Cleaning of the lights or tubes is chemically/mechanically done with most systems. Trojan uses the ActiClean process that eliminates handling of the tubes and reduces damage and breakage of the UV tubes.
UV disinfection has been successfully used in wastewater effluent disinfection. UV is preferred over chlorination where the effluent is discharged to lakes, rivers or streams where aquatic life exists. Where chlorine disinfection is used, a de-chlorination step is required prior to discharge; otherwise, the chlorine residuals deplete oxygen and cause fish kills.
UV Disinfection as an Option for Drinking Water
UV is an up-and-coming disinfection method. The upsides include the destruction of the DNA of microbes which prevents them from reforming, the lack of taste and odor problems, and the prevention of the formation of trihalomethanes and other byproducts found in chlorine-added systems. The downside is that it leaves no residual disinfectant in the distribution system.

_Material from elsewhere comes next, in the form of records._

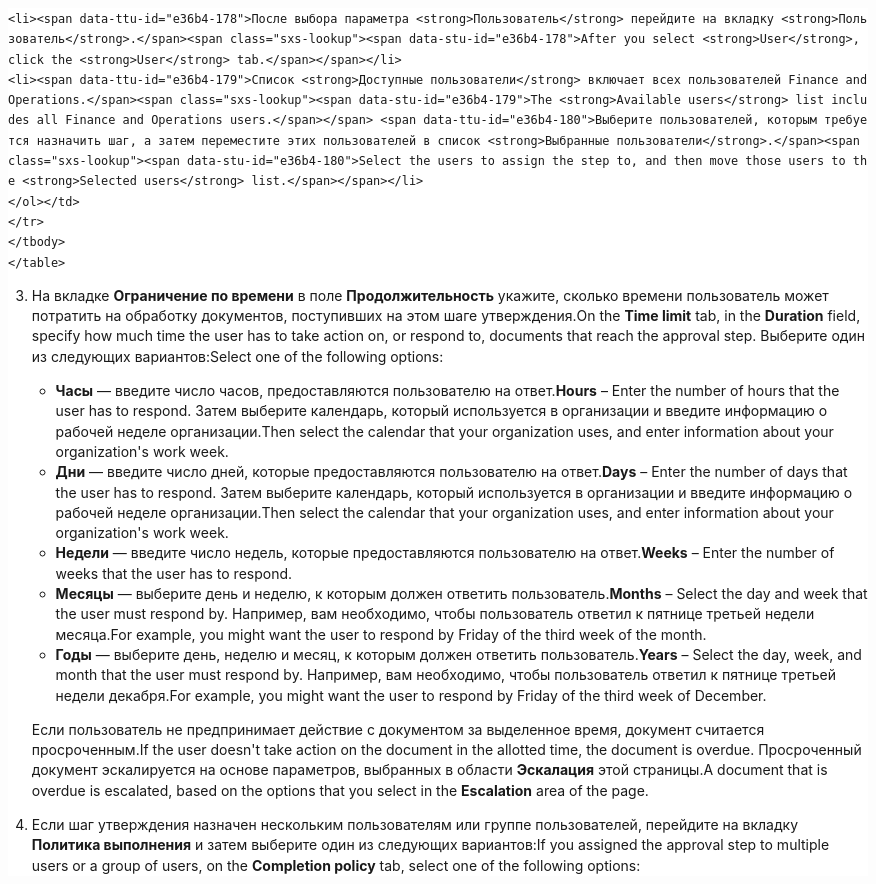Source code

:     <li><span data-ttu-id="e36b4-178">После выбора параметра <strong>Пользователь</strong> перейдите на вкладку <strong>Пользователь</strong>.</span><span class="sxs-lookup"><span data-stu-id="e36b4-178">After you select <strong>User</strong>, click the <strong>User</strong> tab.</span></span></li>
    <li><span data-ttu-id="e36b4-179">Список <strong>Доступные пользователи</strong> включает всех пользователей Finance and Operations.</span><span class="sxs-lookup"><span data-stu-id="e36b4-179">The <strong>Available users</strong> list includes all Finance and Operations users.</span></span> <span data-ttu-id="e36b4-180">Выберите пользователей, которым требуется назначить шаг, а затем переместите этих пользователей в список <strong>Выбранные пользователи</strong>.</span><span class="sxs-lookup"><span data-stu-id="e36b4-180">Select the users to assign the step to, and then move those users to the <strong>Selected users</strong> list.</span></span></li>
    </ol></td>
    </tr>
    </tbody>
    </table>

3.  <span data-ttu-id="e36b4-181">На вкладке **Ограничение по времени** в поле **Продолжительность** укажите, сколько времени пользователь может потратить на обработку документов, поступивших на этом шаге утверждения.</span><span class="sxs-lookup"><span data-stu-id="e36b4-181">On the **Time limit** tab, in the **Duration** field, specify how much time the user has to take action on, or respond to, documents that reach the approval step.</span></span> <span data-ttu-id="e36b4-182">Выберите один из следующих вариантов:</span><span class="sxs-lookup"><span data-stu-id="e36b4-182">Select one of the following options:</span></span>
    -   <span data-ttu-id="e36b4-183">**Часы** — введите число часов, предоставляются пользователю на ответ.</span><span class="sxs-lookup"><span data-stu-id="e36b4-183">**Hours** – Enter the number of hours that the user has to respond.</span></span> <span data-ttu-id="e36b4-184">Затем выберите календарь, который используется в организации и введите информацию о рабочей неделе организации.</span><span class="sxs-lookup"><span data-stu-id="e36b4-184">Then select the calendar that your organization uses, and enter information about your organization's work week.</span></span>
    -   <span data-ttu-id="e36b4-185">**Дни** — введите число дней, которые предоставляются пользователю на ответ.</span><span class="sxs-lookup"><span data-stu-id="e36b4-185">**Days** – Enter the number of days that the user has to respond.</span></span> <span data-ttu-id="e36b4-186">Затем выберите календарь, который используется в организации и введите информацию о рабочей неделе организации.</span><span class="sxs-lookup"><span data-stu-id="e36b4-186">Then select the calendar that your organization uses, and enter information about your organization's work week.</span></span>
    -   <span data-ttu-id="e36b4-187">**Недели** — введите число недель, которые предоставляются пользователю на ответ.</span><span class="sxs-lookup"><span data-stu-id="e36b4-187">**Weeks** – Enter the number of weeks that the user has to respond.</span></span>
    -   <span data-ttu-id="e36b4-188">**Месяцы** — выберите день и неделю, к которым должен ответить пользователь.</span><span class="sxs-lookup"><span data-stu-id="e36b4-188">**Months** – Select the day and week that the user must respond by.</span></span> <span data-ttu-id="e36b4-189">Например, вам необходимо, чтобы пользователь ответил к пятнице третьей недели месяца.</span><span class="sxs-lookup"><span data-stu-id="e36b4-189">For example, you might want the user to respond by Friday of the third week of the month.</span></span>
    -   <span data-ttu-id="e36b4-190">**Годы** — выберите день, неделю и месяц, к которым должен ответить пользователь.</span><span class="sxs-lookup"><span data-stu-id="e36b4-190">**Years** – Select the day, week, and month that the user must respond by.</span></span> <span data-ttu-id="e36b4-191">Например, вам необходимо, чтобы пользователь ответил к пятнице третьей недели декабря.</span><span class="sxs-lookup"><span data-stu-id="e36b4-191">For example, you might want the user to respond by Friday of the third week of December.</span></span>

    <span data-ttu-id="e36b4-192">Если пользователь не предпринимает действие с документом за выделенное время, документ считается просроченным.</span><span class="sxs-lookup"><span data-stu-id="e36b4-192">If the user doesn't take action on the document in the allotted time, the document is overdue.</span></span> <span data-ttu-id="e36b4-193">Просроченный документ эскалируется на основе параметров, выбранных в области **Эскалация** этой страницы.</span><span class="sxs-lookup"><span data-stu-id="e36b4-193">A document that is overdue is escalated, based on the options that you select in the **Escalation** area of the page.</span></span>
4.  <span data-ttu-id="e36b4-194">Если шаг утверждения назначен нескольким пользователям или группе пользователей, перейдите на вкладку **Политика выполнения** и затем выберите один из следующих вариантов:</span><span class="sxs-lookup"><span data-stu-id="e36b4-194">If you assigned the approval step to multiple users or a group of users, on the **Completion policy** tab, select one of the following options:</span></span>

EPA is allowing use of UV disinfection systems for small public water systems. Massachusetts is a leading state in UV disinfection for drinking water, as is Texas on a case-by-case basis; however, other residual methods must still be incorporated to ensure a safe public drinking water.
UV disinfection is a viable disinfection method for wastewater and drinking water, but more research is required in providing adequate and alternative residual disinfection. Technology is changing quickly and UV disinfection has improved ten-fold in the last five years.
UV disinfection is here to stay with promising results for all water disinfection applications.